Afrique subsaharienne : La contraction historique de l’aide bilatérale fragilise les marges budgétaires
En 2025, l’aide publique au développement destinée à l’Afrique subsaharienne a subi un net recul, retombant à 29,2 milliards de dollars. Cette baisse, qui s’inscrit dans un mouvement mondial de repli de l’APD, intervient dans un contexte de restrictions budgétaires chez les grands bailleurs et fait craindre un affaiblissement durable du financement des économies les plus vulnérables.

L’Afrique subsaharienne a vu l’un de ses principaux leviers de financement extérieur se contracter brutalement en 2025. Selon les estimations préliminaires publiées par l’OCDE, l’aide bilatérale octroyée par les membres et partenaires du Comité d’aide au développement (CAD) a chuté de 26,3 % en valeur réelle sur un an, pour s’établir à 29,2 milliards de dollars. Ce niveau demeure supérieur aux flux destinés à l’ensemble des pays les moins avancés dans le monde, évalués à 28,1 milliards de dollars. Il reste cependant largement en deçà des montants mobilisés en faveur de l’Ukraine, qui ont atteint 44,9 milliards de dollars, en tenant compte des institutions de l’Union européenne.

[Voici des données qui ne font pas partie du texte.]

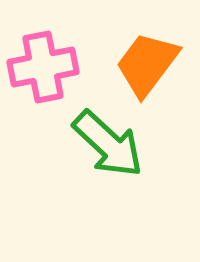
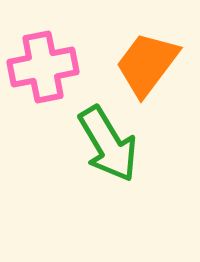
green arrow: rotated 16 degrees clockwise
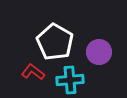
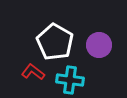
purple circle: moved 7 px up
cyan cross: rotated 12 degrees clockwise
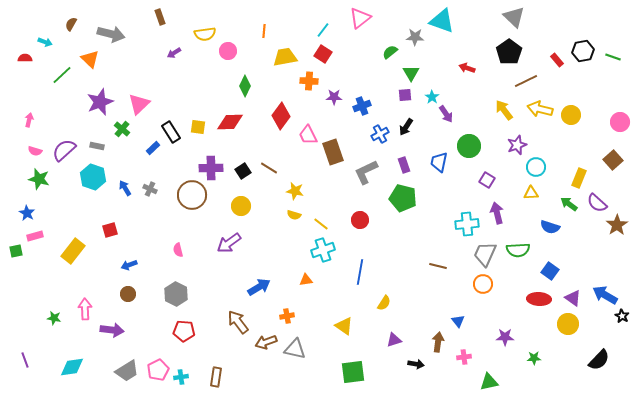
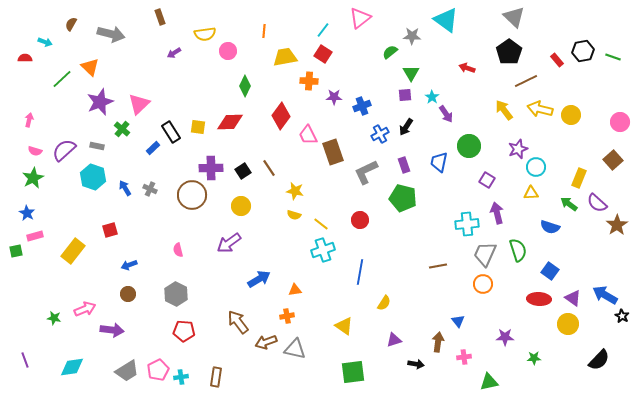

Le reflux ne concerne pas uniquement l’Afrique. À l’échelle globale, l’aide publique au développement a enregistré sa plus forte baisse historique. Toutes composantes confondues, l’APD versée par les pays du CAD et leurs associés s’est limitée à 174,3 milliards de dollars en 2025, contre 215,1 milliards un an plus tôt. Rapportée au revenu national brut cumulé des donateurs, cette enveloppe représente 0,26 %, contre 0,34 % en 2024. Après les pics exceptionnels liés à la pandémie de Covid-19 puis aux conséquences géopolitiques de la guerre en Ukraine, les budgets d’aide reviennent désormais à une trajectoire plus restrictive.
La diminution observée provient essentiellement de cinq grands contributeurs : l’Allemagne, les États-Unis, le Royaume-Uni, le Japon et la France, qui concentrent plus de 95 % de la baisse totale. Les États-Unis apparaissent comme le principal moteur de ce décrochage. À eux seuls, ils expliquent près des trois quarts du recul mondial, avec une chute de 56,9 % de leur APD. Le recentrage budgétaire impulsé par la doctrine « America First » de Donald Trump, marqué par la suspension puis la suppression d’une large partie des programmes de l’USAID, a profondément rebattu les cartes. Dans ce nouveau paysage, l’Allemagne prend pour la première fois la tête des bailleurs mondiaux avec 29,1 milliards de dollars déboursés.
Malgré ce contexte, huit pays du CAD sont parvenus à préserver ou renforcer leurs budgets d’aide. Quatre d’entre eux dépassent encore l’objectif onusien de 0,7 % du RNB : le Danemark, le Luxembourg, la Norvège et la Suède. L’OCDE relève également la contribution croissante de fournisseurs non membres du CAD, notamment la Turquie et les Émirats arabes unis, pour un total de 13,3 milliards de dollars.
Les perspectives restent toutefois peu encourageantes. Sur la base des annonces budgétaires déjà connues, l’OCDE anticipe une nouvelle baisse de 5,8 % en 2026. Pour les pays d’Afrique subsaharienne, cette tendance risque de réduire davantage les capacités de financement des politiques publiques, au moment où les besoins en infrastructures, en santé, en éducation et en adaptation climatique restent immenses. Le ralentissement de l’aide pourrait ainsi accentuer la pression sur des finances publiques déjà fragiles, tout en limitant l’effet catalyseur attendu des financements concessionnels.